Beginning at the line that contains "right eye: (1124, 384)", repeat each line exactly through the last one of the records below, and leave out the pictures.

*** Excerpted data Section Begins ***

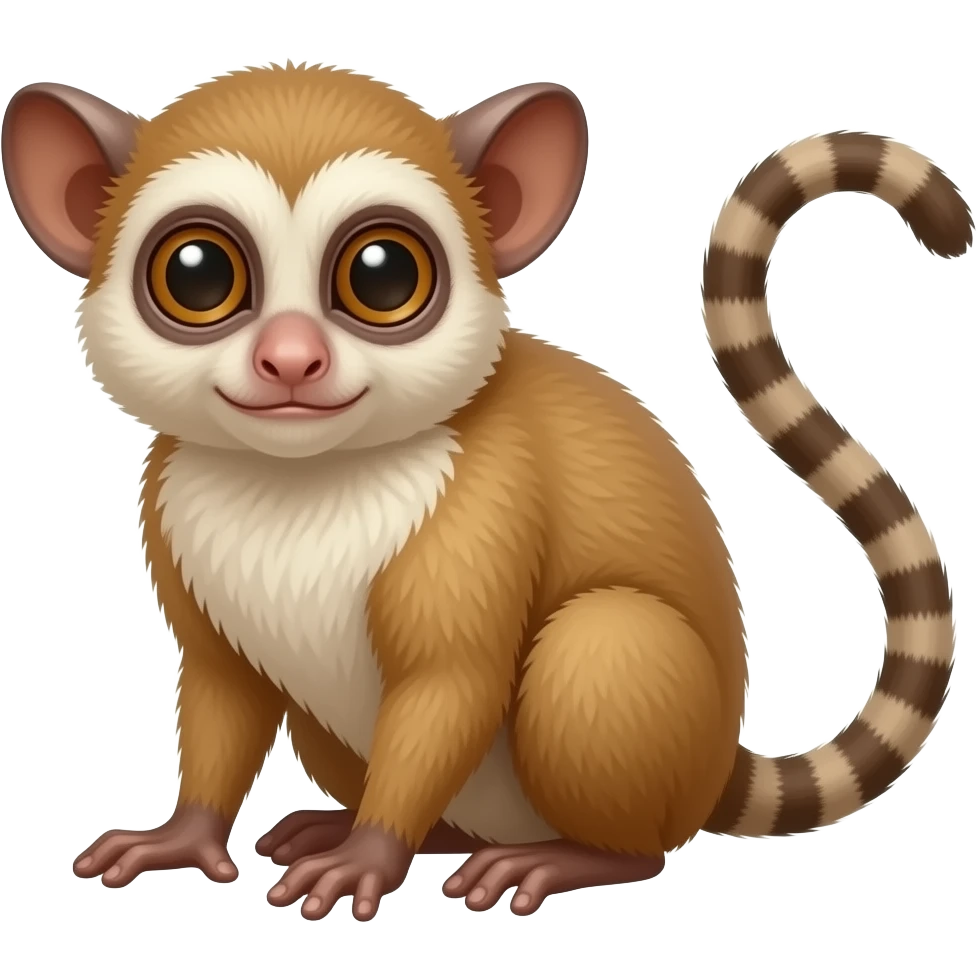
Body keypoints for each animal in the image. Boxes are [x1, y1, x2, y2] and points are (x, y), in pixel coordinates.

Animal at [3, 65, 969, 922]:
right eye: (197, 275)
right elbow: (222, 681)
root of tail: (711, 773)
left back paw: (575, 856)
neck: (302, 476)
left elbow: (452, 680)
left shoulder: (485, 504)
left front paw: (370, 856)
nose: (290, 361)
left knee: (603, 647)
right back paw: (383, 828)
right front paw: (188, 833)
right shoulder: (170, 509)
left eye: (383, 275)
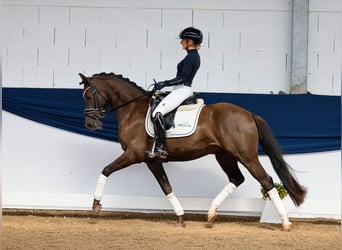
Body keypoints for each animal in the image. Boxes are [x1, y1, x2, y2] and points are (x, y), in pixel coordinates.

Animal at [79, 72, 306, 230]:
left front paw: (96, 205)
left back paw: (285, 223)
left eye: (88, 96)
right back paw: (211, 213)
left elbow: (106, 170)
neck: (133, 110)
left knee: (266, 180)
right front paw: (180, 217)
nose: (90, 125)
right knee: (236, 178)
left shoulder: (133, 155)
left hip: (246, 156)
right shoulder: (152, 160)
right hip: (224, 155)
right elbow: (166, 186)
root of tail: (249, 114)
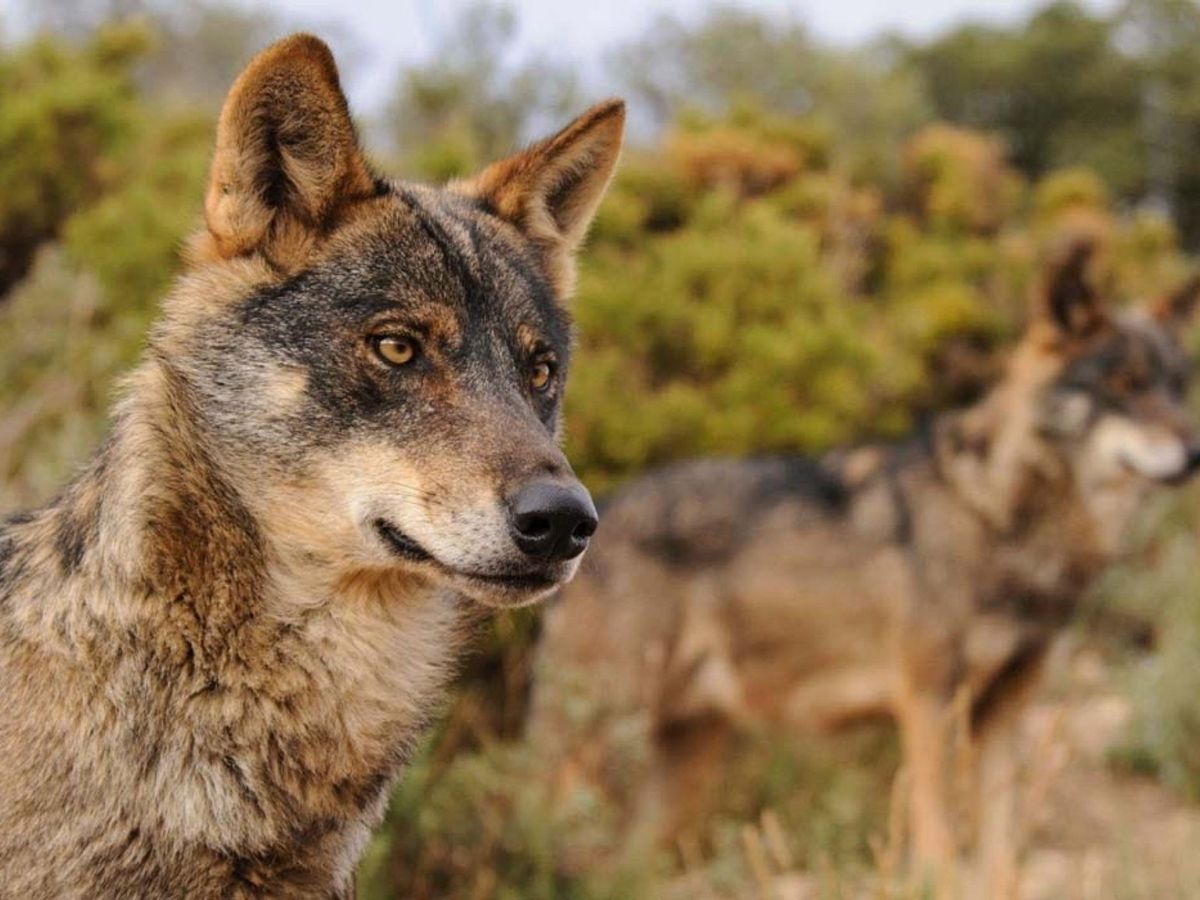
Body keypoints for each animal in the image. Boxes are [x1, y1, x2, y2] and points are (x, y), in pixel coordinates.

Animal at [530, 243, 1200, 896]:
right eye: (1124, 384)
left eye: (1175, 387)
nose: (1194, 454)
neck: (999, 514)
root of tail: (597, 514)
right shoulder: (929, 702)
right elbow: (939, 843)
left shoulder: (1006, 712)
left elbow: (1002, 856)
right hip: (596, 744)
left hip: (681, 764)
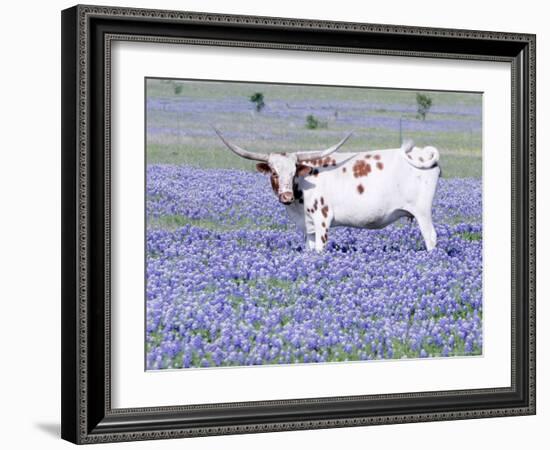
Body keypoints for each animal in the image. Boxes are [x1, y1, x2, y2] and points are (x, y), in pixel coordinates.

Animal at [213, 128, 442, 251]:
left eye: (294, 171)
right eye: (274, 173)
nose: (286, 196)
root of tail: (422, 153)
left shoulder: (322, 220)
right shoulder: (308, 227)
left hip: (423, 212)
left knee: (431, 238)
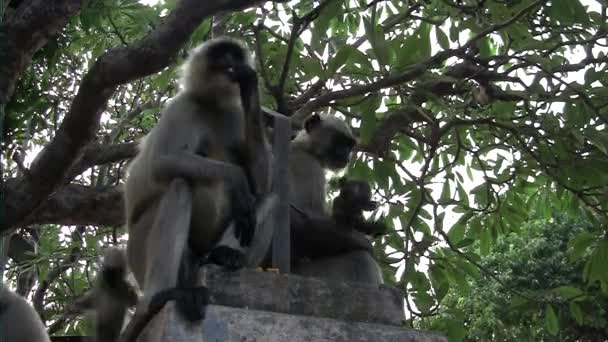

*** Excerpted data Section Ends ***

• **Written solution**
right eye: (1124, 384)
left eye: (1175, 387)
nose: (1194, 454)
neck: (999, 514)
root of tail: (597, 514)
right shoulder: (929, 702)
right elbow: (939, 843)
left shoulder: (1006, 712)
left elbow: (1002, 856)
right hip: (596, 744)
left hip: (681, 764)
Body keypoints for each animal in the image. Boxes are [x1, y1, x2, y2] and points are (x, y), in pixel coordinates.

Animal at [213, 128, 442, 251]:
left eye: (294, 171)
right eye: (274, 173)
nose: (286, 196)
root of tail: (422, 153)
left shoulder: (322, 220)
right shoulder: (308, 227)
left hip: (423, 212)
left knee: (431, 238)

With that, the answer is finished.